> Source document
***

Although baseline (or mean) SpO₂ is routinely used as a marker of oxygenation (and hence need to initiate and/or continue supplementary oxygen), desaturation events (variably defined as 4–10% drop in SpO₂ from baseline) can often result in continuation (and in some cases initiation) of supplemental oxygen in this group of infants. While data on preterm infants are limited, recent normative data ⁴⁴ in term infants indicate that infants at 1 month of age have desaturations of 4% or greater (DI4) at a mean of 16 times/h, with average minimum saturation of 80%. In the same study, the DI4 improved to mean of 8.12 at 3–4 months of age. It is unclear if these intermittent desaturations are of clinical significance, and hence it is difficult to base treatment recommendations on these results, particularly in preterm infants.

Also, whilst SpO₂ levels either below or above target may be associated with adverse effects, in infants of post‐term corrected age, being below target is of greater concern owing to less vulnerability to the ophthalmological and pulmonary adverse effects of hyperoxia.

***

> Instructions
1) Revise the passage on infant oxygen saturation starting at "Although baseline (or" and ending at "in preterm infants.", putting "extra oxygen" in place of "supplemental oxygen".
2) According to the passage on infant oxygen saturation, what was the average minimum saturation in term infants at 1 month of age?

***

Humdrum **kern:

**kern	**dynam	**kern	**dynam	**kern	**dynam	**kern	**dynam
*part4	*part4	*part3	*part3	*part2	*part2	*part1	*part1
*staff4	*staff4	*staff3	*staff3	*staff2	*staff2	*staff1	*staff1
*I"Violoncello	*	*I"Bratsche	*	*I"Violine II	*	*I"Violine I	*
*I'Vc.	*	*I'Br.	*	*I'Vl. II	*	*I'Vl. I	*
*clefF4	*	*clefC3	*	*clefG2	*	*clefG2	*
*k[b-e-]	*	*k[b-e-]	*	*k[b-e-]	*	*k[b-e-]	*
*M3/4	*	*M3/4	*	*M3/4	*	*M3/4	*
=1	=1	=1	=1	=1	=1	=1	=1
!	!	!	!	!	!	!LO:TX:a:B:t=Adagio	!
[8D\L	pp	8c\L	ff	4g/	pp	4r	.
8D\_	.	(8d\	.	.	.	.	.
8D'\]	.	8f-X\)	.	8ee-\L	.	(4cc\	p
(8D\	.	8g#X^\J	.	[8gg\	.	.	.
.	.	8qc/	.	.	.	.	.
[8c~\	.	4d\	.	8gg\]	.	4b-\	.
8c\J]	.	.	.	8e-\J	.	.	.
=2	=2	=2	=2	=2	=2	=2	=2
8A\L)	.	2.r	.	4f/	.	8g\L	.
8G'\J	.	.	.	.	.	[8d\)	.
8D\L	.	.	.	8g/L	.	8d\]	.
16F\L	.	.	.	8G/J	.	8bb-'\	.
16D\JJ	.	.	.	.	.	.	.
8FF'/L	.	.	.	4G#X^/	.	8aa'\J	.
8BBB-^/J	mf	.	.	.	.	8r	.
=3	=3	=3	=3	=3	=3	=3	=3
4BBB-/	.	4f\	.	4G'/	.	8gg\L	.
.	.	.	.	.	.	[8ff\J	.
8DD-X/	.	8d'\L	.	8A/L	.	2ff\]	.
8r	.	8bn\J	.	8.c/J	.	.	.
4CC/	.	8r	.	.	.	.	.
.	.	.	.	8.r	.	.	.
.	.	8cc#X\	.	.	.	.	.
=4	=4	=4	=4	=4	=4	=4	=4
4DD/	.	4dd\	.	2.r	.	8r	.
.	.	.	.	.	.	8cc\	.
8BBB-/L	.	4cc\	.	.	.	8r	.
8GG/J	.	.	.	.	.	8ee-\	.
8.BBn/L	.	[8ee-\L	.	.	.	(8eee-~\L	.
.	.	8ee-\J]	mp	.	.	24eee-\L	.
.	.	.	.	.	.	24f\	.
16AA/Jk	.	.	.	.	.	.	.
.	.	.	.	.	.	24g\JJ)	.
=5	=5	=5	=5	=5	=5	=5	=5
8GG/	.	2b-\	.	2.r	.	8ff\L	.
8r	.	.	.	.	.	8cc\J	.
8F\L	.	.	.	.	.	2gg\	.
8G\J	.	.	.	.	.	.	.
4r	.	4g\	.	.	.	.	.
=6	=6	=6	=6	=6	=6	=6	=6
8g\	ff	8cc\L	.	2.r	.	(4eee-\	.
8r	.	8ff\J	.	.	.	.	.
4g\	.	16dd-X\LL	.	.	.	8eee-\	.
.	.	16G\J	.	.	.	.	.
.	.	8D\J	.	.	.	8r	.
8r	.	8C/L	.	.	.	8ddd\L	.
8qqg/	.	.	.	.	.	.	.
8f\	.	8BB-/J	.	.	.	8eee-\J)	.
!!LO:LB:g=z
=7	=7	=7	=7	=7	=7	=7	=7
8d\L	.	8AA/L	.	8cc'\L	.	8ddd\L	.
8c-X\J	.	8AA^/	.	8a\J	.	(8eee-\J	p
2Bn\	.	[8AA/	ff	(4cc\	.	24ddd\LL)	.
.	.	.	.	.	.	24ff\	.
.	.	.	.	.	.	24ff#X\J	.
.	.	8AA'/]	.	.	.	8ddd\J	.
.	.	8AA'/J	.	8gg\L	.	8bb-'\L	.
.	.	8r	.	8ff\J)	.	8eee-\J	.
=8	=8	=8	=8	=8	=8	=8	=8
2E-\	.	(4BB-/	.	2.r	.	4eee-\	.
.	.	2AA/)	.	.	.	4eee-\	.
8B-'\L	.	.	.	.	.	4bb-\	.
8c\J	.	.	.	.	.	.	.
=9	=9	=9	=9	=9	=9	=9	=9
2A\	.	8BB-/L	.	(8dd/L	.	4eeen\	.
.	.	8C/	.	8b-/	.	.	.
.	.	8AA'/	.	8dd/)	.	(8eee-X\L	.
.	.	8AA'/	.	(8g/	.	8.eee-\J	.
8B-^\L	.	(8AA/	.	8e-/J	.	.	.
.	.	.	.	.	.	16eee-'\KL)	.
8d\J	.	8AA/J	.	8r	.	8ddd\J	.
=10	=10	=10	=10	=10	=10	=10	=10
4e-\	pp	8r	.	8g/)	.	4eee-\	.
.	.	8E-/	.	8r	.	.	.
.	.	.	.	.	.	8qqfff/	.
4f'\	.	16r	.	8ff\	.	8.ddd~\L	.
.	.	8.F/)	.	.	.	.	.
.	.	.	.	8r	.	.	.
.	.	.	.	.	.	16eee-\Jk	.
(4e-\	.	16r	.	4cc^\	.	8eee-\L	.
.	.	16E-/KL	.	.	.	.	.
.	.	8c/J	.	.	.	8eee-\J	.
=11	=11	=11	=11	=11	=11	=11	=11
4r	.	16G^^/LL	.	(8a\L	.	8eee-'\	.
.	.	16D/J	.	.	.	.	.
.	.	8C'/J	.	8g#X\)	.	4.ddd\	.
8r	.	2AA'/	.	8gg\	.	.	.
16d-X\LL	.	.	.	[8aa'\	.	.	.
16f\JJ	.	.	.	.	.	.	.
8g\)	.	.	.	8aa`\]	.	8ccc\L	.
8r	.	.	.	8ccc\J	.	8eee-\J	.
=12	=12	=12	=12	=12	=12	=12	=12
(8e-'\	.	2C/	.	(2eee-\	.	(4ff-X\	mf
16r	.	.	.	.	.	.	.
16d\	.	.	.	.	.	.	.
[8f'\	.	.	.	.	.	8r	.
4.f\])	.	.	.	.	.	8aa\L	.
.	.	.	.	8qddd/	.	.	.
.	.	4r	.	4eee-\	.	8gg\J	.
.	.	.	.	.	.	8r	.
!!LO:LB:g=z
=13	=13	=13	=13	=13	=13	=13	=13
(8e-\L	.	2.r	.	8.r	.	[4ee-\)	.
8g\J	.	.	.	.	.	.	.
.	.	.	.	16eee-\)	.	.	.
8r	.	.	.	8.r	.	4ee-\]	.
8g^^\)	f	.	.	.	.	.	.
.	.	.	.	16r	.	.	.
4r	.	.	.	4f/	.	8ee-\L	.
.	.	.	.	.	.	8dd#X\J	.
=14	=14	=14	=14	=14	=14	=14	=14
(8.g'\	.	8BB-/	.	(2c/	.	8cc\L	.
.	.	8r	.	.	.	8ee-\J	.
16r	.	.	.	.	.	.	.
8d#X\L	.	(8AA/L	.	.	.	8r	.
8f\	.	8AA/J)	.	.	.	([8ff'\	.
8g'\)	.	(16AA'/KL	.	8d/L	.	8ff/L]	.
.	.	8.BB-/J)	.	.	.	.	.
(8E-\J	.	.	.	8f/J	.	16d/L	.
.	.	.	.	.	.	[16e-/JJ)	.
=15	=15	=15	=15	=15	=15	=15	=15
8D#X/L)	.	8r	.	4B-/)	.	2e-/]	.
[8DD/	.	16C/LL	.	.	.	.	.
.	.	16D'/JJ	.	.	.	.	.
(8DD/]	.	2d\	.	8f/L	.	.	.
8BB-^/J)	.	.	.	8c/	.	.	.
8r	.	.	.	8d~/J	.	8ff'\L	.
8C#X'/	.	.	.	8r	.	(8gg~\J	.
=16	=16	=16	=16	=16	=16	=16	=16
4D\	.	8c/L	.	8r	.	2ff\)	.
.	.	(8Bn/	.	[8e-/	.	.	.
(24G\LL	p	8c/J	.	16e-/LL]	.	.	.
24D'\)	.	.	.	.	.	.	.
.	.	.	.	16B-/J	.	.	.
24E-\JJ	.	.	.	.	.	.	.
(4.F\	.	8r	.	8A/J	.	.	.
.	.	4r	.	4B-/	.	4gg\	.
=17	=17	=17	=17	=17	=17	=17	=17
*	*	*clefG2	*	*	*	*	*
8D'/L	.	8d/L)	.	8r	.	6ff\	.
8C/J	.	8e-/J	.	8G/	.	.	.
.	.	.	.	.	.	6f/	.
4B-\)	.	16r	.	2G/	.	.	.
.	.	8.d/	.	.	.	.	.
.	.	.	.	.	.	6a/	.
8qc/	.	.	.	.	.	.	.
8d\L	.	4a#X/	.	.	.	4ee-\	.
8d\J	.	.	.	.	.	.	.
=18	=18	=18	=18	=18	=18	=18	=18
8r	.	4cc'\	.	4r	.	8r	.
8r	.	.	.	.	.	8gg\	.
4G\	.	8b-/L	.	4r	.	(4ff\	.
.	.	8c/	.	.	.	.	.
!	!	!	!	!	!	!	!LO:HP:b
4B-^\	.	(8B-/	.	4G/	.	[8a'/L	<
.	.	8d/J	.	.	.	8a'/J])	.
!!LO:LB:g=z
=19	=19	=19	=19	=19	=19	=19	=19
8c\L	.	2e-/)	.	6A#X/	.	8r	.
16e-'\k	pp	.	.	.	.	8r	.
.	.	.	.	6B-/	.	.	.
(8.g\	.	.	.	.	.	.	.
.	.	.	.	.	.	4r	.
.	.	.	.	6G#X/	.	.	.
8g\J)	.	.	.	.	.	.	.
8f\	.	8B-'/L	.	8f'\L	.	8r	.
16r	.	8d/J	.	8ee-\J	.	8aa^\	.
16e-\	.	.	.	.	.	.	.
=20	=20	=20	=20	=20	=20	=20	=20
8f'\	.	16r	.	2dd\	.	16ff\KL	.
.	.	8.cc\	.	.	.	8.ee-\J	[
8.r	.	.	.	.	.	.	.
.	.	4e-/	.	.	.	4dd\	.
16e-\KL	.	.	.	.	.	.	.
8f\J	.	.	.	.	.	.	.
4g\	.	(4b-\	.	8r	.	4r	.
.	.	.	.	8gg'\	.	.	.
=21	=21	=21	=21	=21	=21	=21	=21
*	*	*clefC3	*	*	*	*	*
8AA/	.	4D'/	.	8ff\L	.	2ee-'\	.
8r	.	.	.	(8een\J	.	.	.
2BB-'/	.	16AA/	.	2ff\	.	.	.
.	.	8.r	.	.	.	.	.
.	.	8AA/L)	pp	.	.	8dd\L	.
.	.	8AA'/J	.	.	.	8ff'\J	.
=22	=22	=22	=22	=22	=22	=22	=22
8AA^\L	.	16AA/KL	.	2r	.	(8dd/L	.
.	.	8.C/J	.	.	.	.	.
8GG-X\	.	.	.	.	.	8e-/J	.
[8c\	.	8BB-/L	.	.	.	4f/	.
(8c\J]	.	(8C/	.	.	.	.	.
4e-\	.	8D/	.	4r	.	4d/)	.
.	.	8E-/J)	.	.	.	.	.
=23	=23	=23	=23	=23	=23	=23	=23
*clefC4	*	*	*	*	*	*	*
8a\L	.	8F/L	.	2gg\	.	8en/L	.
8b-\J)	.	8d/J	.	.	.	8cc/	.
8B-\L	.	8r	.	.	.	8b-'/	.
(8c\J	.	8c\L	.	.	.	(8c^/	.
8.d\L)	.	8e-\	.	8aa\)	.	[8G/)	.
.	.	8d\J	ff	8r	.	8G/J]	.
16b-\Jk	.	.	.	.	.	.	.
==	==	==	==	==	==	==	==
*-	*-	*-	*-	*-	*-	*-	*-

***

> Expected outputs
1)
Although baseline (or mean) SpO₂ is routinely used as a marker of oxygenation (and hence need to initiate and/or continue supplementary oxygen), desaturation events (variably defined as 4–10% drop in SpO₂ from baseline) can often result in continuation (and in some cases initiation) of extra oxygen in this group of infants. While data on preterm infants are limited, recent normative data ⁴⁴ in term infants indicate that infants at 1 month of age have desaturations of 4% or greater (DI4) at a mean of 16 times/h, with average minimum saturation of 80%. In the same study, the DI4 improved to mean of 8.12 at 3–4 months of age. It is unclear if these intermittent desaturations are of clinical significance, and hence it is difficult to base treatment recommendations on these results, particularly in preterm infants.

2) 80%